▶ **What the task requires**
Look through the material below. Copy each line that contains the string "lines".

▶ **Supplied material**
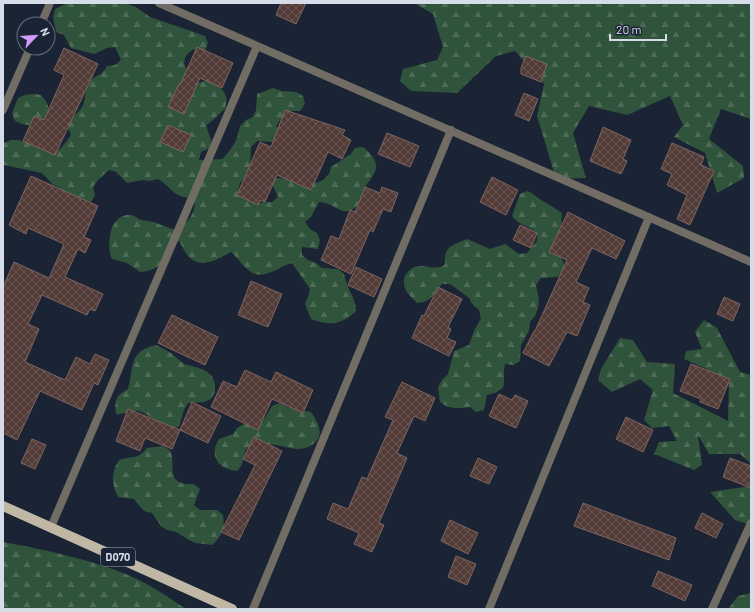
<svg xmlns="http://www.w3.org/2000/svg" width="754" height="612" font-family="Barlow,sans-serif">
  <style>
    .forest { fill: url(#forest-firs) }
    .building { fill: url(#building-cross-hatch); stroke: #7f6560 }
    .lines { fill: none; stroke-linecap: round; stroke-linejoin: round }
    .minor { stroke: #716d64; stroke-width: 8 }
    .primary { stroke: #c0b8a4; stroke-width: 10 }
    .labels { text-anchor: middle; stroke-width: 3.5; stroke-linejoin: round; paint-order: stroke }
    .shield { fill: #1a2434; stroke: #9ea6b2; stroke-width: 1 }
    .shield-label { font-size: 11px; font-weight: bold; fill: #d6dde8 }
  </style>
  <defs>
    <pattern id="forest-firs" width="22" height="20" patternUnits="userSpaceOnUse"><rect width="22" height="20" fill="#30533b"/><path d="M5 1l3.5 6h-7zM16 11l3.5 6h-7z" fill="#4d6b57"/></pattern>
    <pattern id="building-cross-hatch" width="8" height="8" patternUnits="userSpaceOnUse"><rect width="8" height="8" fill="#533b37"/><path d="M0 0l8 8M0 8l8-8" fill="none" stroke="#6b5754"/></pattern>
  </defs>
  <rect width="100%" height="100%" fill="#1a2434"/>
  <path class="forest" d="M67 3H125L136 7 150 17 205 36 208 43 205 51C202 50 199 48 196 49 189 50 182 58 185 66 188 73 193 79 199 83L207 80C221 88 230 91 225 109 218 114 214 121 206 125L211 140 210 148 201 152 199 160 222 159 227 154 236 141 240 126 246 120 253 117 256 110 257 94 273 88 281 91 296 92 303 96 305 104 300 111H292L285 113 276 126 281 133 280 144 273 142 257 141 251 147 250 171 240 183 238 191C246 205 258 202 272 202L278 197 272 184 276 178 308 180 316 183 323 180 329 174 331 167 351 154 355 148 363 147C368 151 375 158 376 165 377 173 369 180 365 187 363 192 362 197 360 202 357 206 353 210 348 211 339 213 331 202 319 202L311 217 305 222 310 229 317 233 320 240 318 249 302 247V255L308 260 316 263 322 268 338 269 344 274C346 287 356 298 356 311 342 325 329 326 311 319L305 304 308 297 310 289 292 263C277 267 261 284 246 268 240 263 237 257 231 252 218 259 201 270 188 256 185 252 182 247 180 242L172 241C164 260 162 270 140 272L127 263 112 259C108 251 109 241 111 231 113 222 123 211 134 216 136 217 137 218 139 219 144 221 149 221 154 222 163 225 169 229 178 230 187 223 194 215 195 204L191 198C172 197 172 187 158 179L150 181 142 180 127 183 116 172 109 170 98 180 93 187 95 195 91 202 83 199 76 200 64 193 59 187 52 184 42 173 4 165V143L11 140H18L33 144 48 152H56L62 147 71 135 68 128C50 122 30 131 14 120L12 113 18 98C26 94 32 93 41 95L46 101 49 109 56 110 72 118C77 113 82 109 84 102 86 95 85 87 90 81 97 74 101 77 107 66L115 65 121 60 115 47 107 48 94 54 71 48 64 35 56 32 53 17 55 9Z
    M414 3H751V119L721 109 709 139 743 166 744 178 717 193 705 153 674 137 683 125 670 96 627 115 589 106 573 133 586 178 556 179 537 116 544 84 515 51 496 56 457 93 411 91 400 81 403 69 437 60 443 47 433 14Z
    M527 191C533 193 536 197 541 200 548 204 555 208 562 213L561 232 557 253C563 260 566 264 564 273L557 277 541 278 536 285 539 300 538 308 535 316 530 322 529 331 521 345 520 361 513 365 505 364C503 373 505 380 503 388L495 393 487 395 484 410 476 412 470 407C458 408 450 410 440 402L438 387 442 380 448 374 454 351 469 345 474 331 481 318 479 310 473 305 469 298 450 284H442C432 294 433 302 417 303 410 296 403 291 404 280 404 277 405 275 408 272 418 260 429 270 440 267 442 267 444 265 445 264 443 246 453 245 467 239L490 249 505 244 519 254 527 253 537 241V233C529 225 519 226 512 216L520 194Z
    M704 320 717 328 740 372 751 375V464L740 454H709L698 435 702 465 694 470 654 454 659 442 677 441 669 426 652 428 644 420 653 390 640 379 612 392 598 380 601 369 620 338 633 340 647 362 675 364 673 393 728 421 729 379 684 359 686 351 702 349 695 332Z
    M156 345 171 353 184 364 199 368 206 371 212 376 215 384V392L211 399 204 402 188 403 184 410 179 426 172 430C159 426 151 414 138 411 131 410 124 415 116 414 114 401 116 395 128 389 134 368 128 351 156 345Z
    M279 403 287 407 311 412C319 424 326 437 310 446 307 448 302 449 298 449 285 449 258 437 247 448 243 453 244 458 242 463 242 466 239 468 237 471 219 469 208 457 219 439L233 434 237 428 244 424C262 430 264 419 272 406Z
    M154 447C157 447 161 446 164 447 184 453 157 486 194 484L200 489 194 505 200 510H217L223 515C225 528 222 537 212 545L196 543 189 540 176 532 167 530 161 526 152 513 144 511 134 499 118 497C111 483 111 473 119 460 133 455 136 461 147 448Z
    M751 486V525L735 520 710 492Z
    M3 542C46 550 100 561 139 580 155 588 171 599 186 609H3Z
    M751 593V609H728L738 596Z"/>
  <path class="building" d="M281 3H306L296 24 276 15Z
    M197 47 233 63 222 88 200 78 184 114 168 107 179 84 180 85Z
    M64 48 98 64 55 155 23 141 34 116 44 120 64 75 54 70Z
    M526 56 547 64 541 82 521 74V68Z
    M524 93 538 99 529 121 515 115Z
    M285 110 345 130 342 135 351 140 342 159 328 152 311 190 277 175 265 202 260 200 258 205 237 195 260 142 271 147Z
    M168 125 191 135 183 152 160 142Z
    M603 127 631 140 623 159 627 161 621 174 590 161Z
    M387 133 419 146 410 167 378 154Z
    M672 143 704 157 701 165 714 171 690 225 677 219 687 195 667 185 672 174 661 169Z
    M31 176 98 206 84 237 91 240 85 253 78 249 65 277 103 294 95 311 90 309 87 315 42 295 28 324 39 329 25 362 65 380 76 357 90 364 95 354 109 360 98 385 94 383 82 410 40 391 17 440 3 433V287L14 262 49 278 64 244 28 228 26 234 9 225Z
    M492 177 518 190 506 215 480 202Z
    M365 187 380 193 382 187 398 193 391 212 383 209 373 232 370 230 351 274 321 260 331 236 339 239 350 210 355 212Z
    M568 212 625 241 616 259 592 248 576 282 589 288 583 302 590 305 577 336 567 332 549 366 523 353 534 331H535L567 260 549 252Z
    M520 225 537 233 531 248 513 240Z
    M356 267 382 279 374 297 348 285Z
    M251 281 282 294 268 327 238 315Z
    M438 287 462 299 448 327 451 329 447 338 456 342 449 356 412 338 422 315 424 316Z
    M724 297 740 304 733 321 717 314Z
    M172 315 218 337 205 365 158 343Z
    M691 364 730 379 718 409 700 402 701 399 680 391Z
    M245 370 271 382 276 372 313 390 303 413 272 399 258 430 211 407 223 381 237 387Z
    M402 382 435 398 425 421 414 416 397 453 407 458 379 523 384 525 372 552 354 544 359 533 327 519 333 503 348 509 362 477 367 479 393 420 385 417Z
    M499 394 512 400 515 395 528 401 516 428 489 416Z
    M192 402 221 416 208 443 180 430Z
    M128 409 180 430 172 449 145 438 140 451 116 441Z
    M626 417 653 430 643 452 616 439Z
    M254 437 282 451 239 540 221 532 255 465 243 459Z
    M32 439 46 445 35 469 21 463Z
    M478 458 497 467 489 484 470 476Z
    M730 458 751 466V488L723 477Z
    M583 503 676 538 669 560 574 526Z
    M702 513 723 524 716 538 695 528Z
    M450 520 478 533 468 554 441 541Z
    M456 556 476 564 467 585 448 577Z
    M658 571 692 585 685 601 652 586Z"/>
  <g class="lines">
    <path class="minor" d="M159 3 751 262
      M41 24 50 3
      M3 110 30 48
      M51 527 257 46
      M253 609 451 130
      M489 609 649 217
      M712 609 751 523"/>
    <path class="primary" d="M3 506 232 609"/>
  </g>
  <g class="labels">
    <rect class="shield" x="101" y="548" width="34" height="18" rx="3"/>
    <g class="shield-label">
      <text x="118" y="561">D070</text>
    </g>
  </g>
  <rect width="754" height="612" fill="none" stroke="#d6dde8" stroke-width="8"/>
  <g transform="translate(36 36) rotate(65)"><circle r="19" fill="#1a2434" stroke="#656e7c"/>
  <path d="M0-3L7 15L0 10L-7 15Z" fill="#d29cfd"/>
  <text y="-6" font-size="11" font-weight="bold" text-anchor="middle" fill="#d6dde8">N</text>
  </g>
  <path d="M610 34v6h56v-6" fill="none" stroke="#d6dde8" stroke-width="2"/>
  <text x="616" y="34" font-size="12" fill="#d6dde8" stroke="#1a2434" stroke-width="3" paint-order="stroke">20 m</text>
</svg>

▶ **Solved problem**
    .lines { fill: none; stroke-linecap: round; stroke-linejoin: round }
  <g class="lines">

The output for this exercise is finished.